Greg_Colbourn @ 2023-10-28T18:20 (+4)
  • There’s a serious (>10%) risk that we’ll see transformative AI2 within a few years.
  • In that case it’s not realistic to have sufficient protective measures for the risks in time.
  • Sufficient protective measures would require huge advances on a number of fronts, including information security that could take years to build up and alignment science breakthroughs that we can’t put a timeline on given the nascent state of the field, so even decades might or might not be enough time to prepare, even given a lot of effort.

If it were all up to me, the world would pause now

Reading the first half of this post, I feel that your views are actually very close to my own. It leaves me wondering how much your conflicts of interest - 

I am married to the President of Anthropic and have a financial interest in both Anthropic and OpenAI via my spouse.

- are factoring into why you come down in favour of RSPs (above pausing now) in the end.

Peter Wildeford @ 2023-10-27T16:34 (+3)

I’m guessing stopping scaling by US POTUS executive order is not even legally possible though? So I don’t think we’d have to worry about that.

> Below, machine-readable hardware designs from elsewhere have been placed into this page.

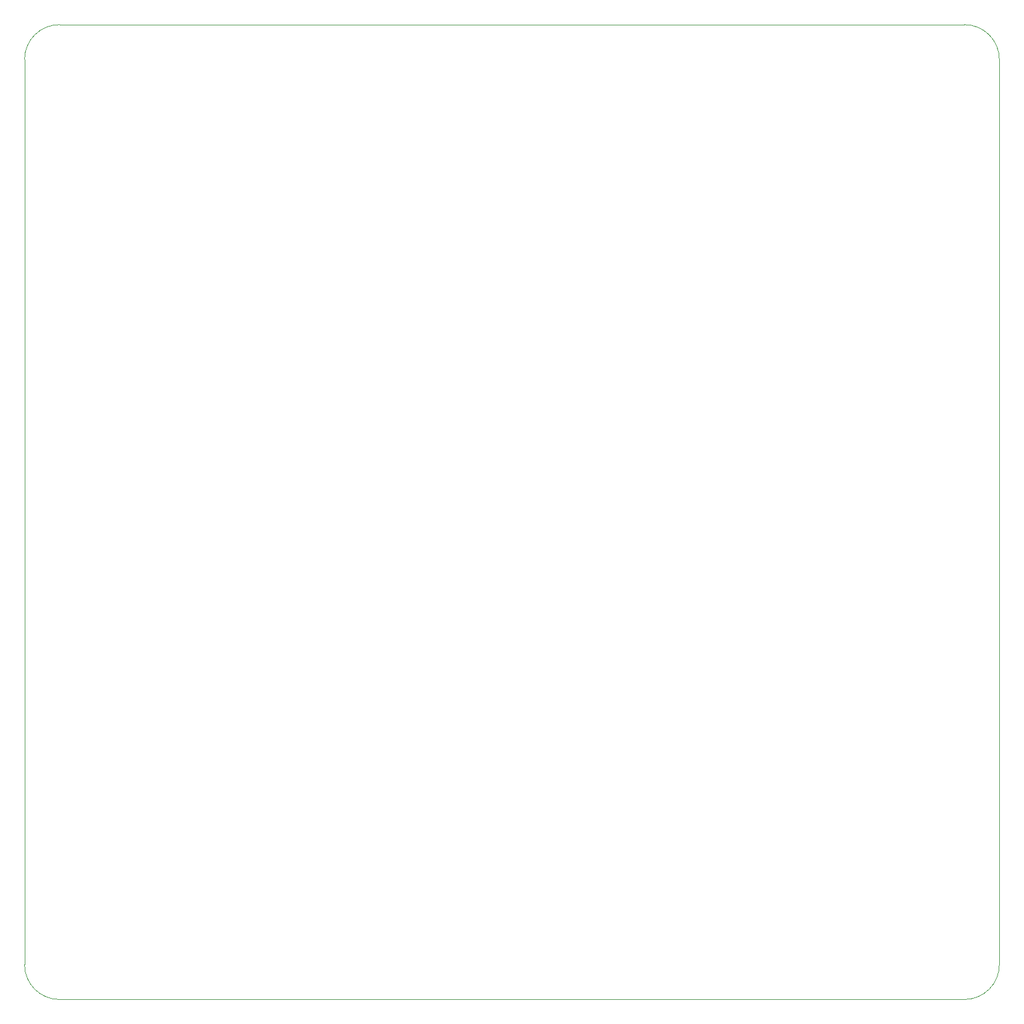
<source format=gm1>
G04 #@! TF.GenerationSoftware,KiCad,Pcbnew,(5.1.4)-1*
G04 #@! TF.CreationDate,2020-12-31T01:26:22+09:00*
G04 #@! TF.ProjectId,fan-vent-blocker,66616e2d-7665-46e7-942d-626c6f636b65,rev?*
G04 #@! TF.SameCoordinates,Original*
G04 #@! TF.FileFunction,Profile,NP*
%FSLAX46Y46*%
G04 Gerber Fmt 4.6, Leading zero omitted, Abs format (unit mm)*
G04 Created by KiCad (PCBNEW (5.1.4)-1) date 2020-12-31 01:26:22*
%MOMM*%
%LPD*%
G04 APERTURE LIST*
%ADD10C,0.050000*%
G04 APERTURE END LIST*
D10*
X35000000Y-170000000D02*
X165000000Y-170000000D01*
X30000000Y-35000000D02*
X30000000Y-165000000D01*
X165000000Y-30000000D02*
X35000000Y-30000000D01*
X170000000Y-165000000D02*
X170000000Y-35000000D01*
X170000000Y-165000000D02*
G75*
G02X165000000Y-170000000I-5000000J0D01*
G01*
X35000000Y-170000000D02*
G75*
G02X30000000Y-165000000I0J5000000D01*
G01*
X30000000Y-35000000D02*
G75*
G02X35000000Y-30000000I5000000J0D01*
G01*
X165000000Y-30000000D02*
G75*
G02X170000000Y-35000000I0J-5000000D01*
G01*
M02*

</source>
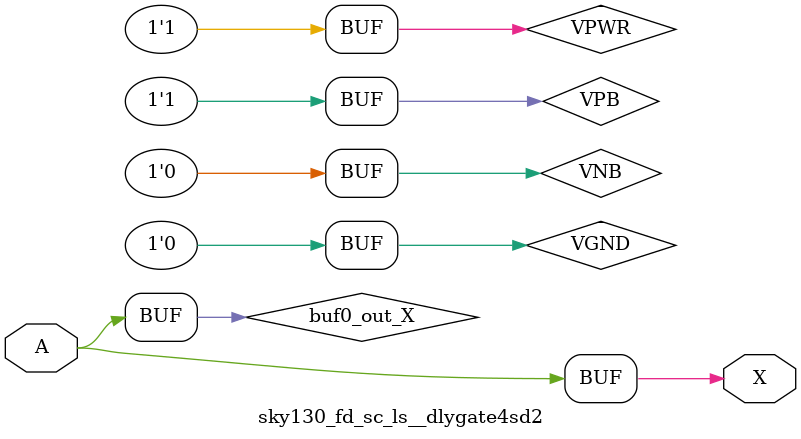
<source format=v>
/*
 * Copyright 2020 The SkyWater PDK Authors
 *
 * Licensed under the Apache License, Version 2.0 (the "License");
 * you may not use this file except in compliance with the License.
 * You may obtain a copy of the License at
 *
 *     https://www.apache.org/licenses/LICENSE-2.0
 *
 * Unless required by applicable law or agreed to in writing, software
 * distributed under the License is distributed on an "AS IS" BASIS,
 * WITHOUT WARRANTIES OR CONDITIONS OF ANY KIND, either express or implied.
 * See the License for the specific language governing permissions and
 * limitations under the License.
 *
 * SPDX-License-Identifier: Apache-2.0
*/


`ifndef SKY130_FD_SC_LS__DLYGATE4SD2_TIMING_V
`define SKY130_FD_SC_LS__DLYGATE4SD2_TIMING_V

/**
 * dlygate4sd2: Delay Buffer 4-stage 0.18um length inner stage gates.
 *
 * Verilog simulation timing model.
 */

`timescale 1ns / 1ps
`default_nettype none

`celldefine
module sky130_fd_sc_ls__dlygate4sd2 (
    X,
    A
);

    // Module ports
    output X;
    input  A;

    // Module supplies
    supply1 VPWR;
    supply0 VGND;
    supply1 VPB ;
    supply0 VNB ;

    // Local signals
    wire buf0_out_X;

    //  Name  Output      Other arguments
    buf buf0 (buf0_out_X, A              );
    buf buf1 (X         , buf0_out_X     );

endmodule
`endcelldefine

`default_nettype wire
`endif  // SKY130_FD_SC_LS__DLYGATE4SD2_TIMING_V

</source>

dan.pandori @ 2023-10-27T17:33 (+9)

Legal or constitutional infeasibility does not always prevent executive orders from being applied (or followed). I feel like the US president declaring a state of emergency related to AI catastrophic risk (and then forcing large AI companies to stop training large models) sounds at least as constitutionally viable as the attempted executive order for student loan forgiveness.

I agree that this seems fairly unlikely to happen in practice though.

Zed Tarar @ 2023-12-01T13:41 (+1)

I think you put it well when you said: 

"Some people think that the kinds of risks I’m worried about are far off, farfetched or ridiculous."

If I made the claim that we had 12 months before all of humanity is wiped by an asteroid, you'd rightly ask me for evidence. Have I picked up a distant rock in space using radio telescopes? Some other tangible proof? Or is it a best-guess, since, hey, it's technically possible that we could be hit with an asteroid on any given year. Then imagine if I advocate we spend two percent of global GDP preparing for this event. 

That's where the state of AGI fear is--all scenarios depend on wild leaps of faith and successive assumptions that build on each other.